Remote Year
- Industry: Travel
- Founded: 2014
- Fate: Closed in December 2024
- Key people: Greg Caplan, co-founder and CEO, Sam Pessin, co-founder and COO
- Website: www.remoteyear.com

= Remote Year =

Work-from-home support company (defunct)

Remote Year was a company that facilitated travel and accommodations for people working or interested in working remotely. For $2,000–3,000 per month, Remote Year organized accommodation, workspaces, and professional and local activities to enable participants to travel while continuing to work and to foster a sense of community among participants. The program included trips across multiple cities and continents. Remote Year hosted employees from over 300 companies participating in its programs.

==History==
Greg Caplan and Sam Pessin launched Remote Year in 2014, after finding it difficult to travel with friends whose work schedules did not allow them to travel freely.

Applications for the first Remote Year program opened in December 2014. Over 50,000 people signed up to be notified when the application went live. The company arranged travel between cities, housing, co-working spaces with Wi-Fi, and personal and professional group activities.

In October 2020, Selina, a Panama-based hospitality brand, acquired Remote Year for an undisclosed amount.

In December 2024, Remote Year announced its closure after nearly a decade of operation. The company, which had been acquired by Collective Hospitality earlier that year as part of the purchase of Selina, cited "circumstances beyond our control" for the shutdown.

==Legacy==
Remote Year was a notable company in the digital nomad and remote work travel space.

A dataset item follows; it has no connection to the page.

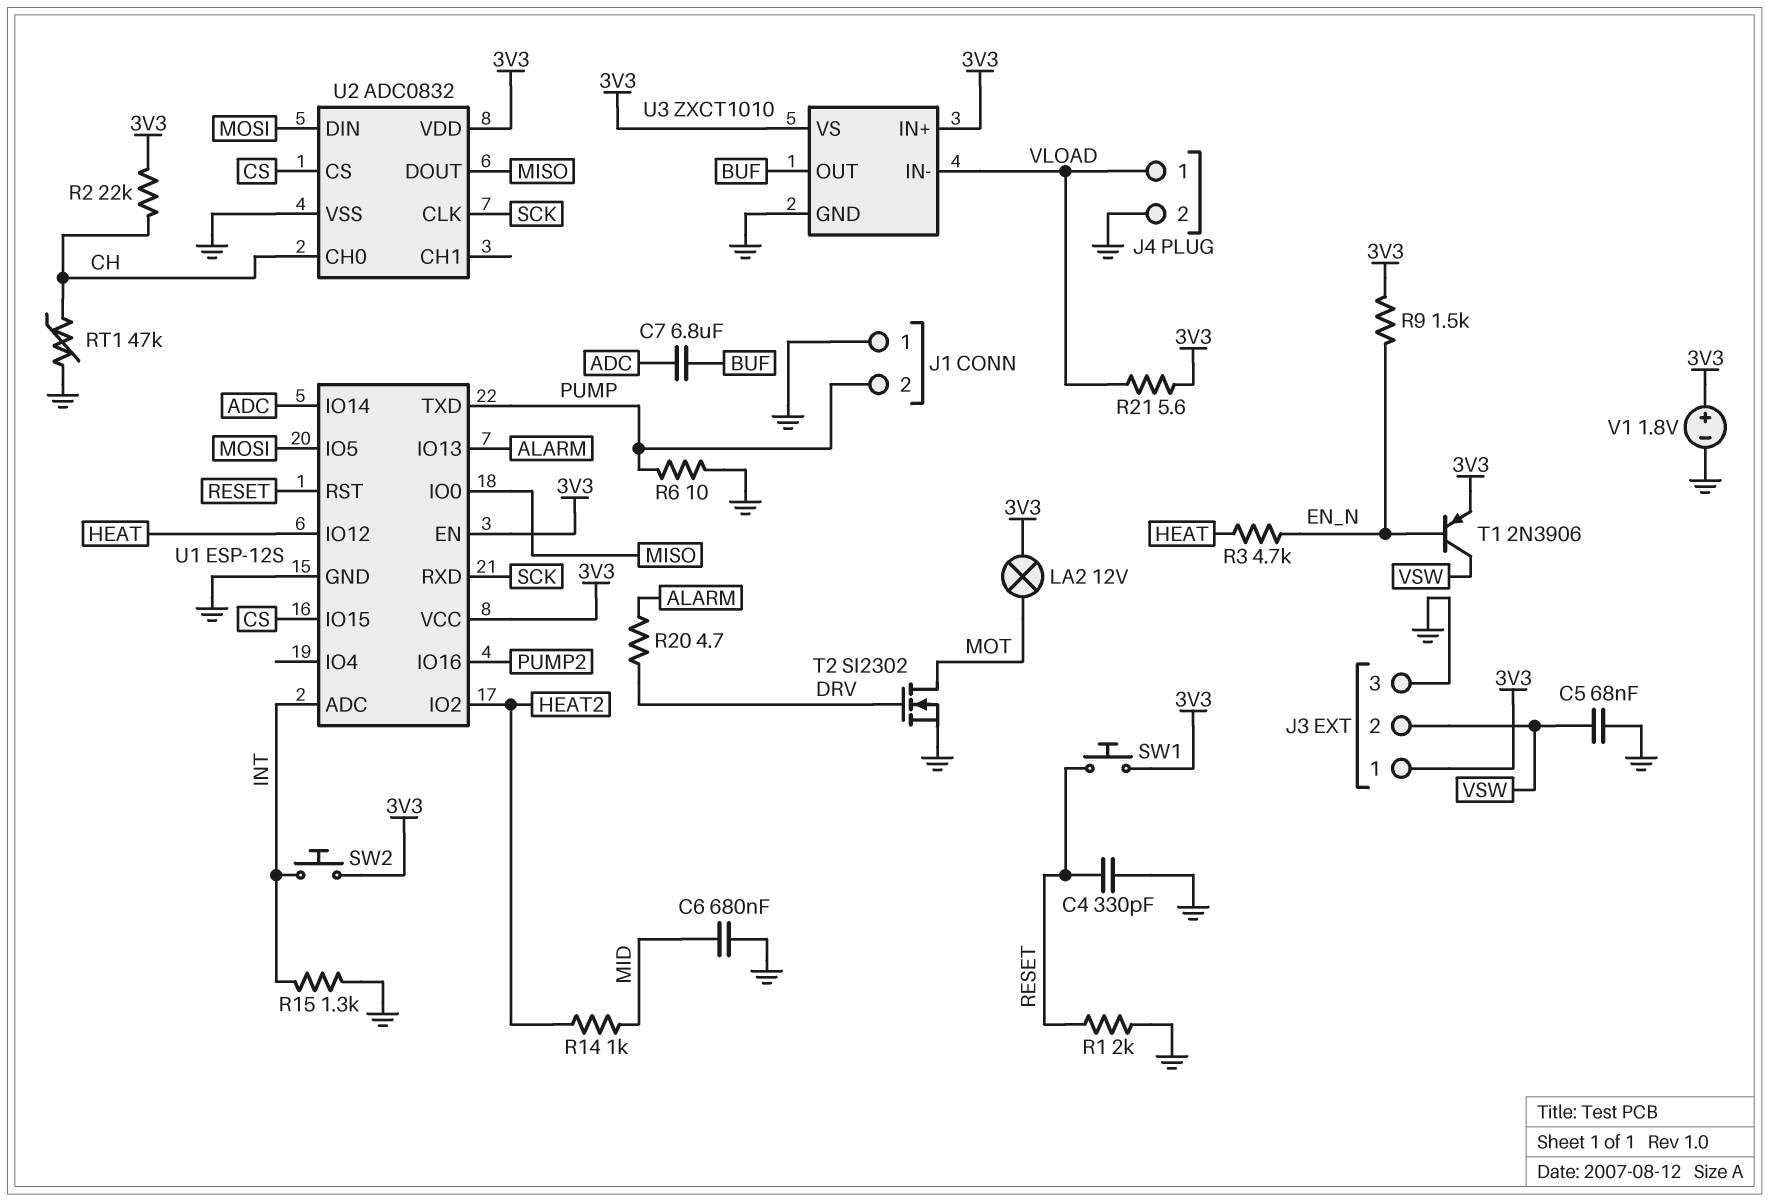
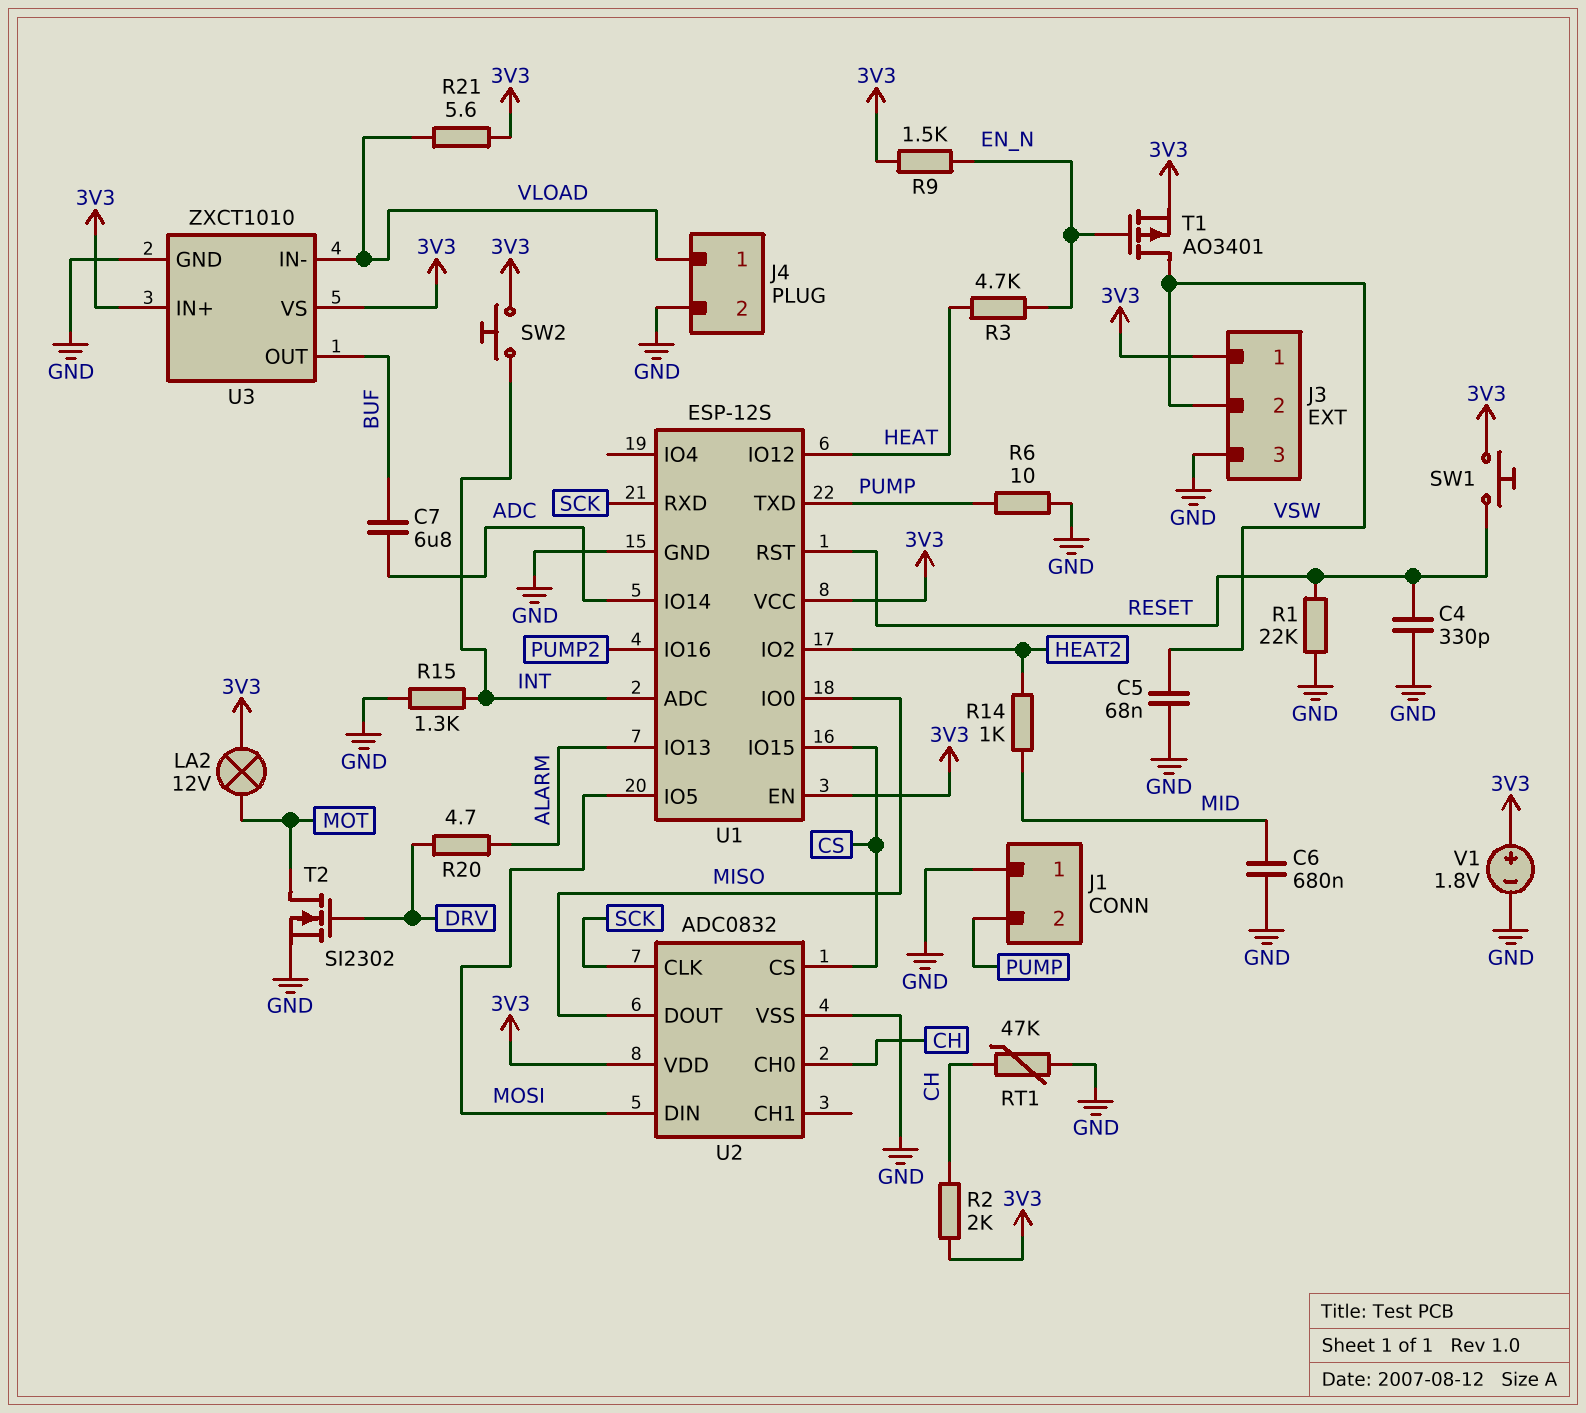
R1: 2k (GND, RESET) -> 22k (GND, RESET)
R2: 22k (3V3, CH) -> 2k (3V3, CH)
T1: PNP 2N3906 (B EN_N, C VSW, E 3V3) -> PMOS AO3401 (G EN_N, D VSW, S 3V3)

Its closure left a gap for remote workers seeking structured, community-driven travel programs.

Several other companies and organizations have since offered similar remote work travel experiences, including programs by Noma Collective, Hacker Paradise, and WiFi Tribe. These companies provide multi-week travel programs for digital nomads and location-independent professionals, continuing the type of experiences Remote Year had popularized.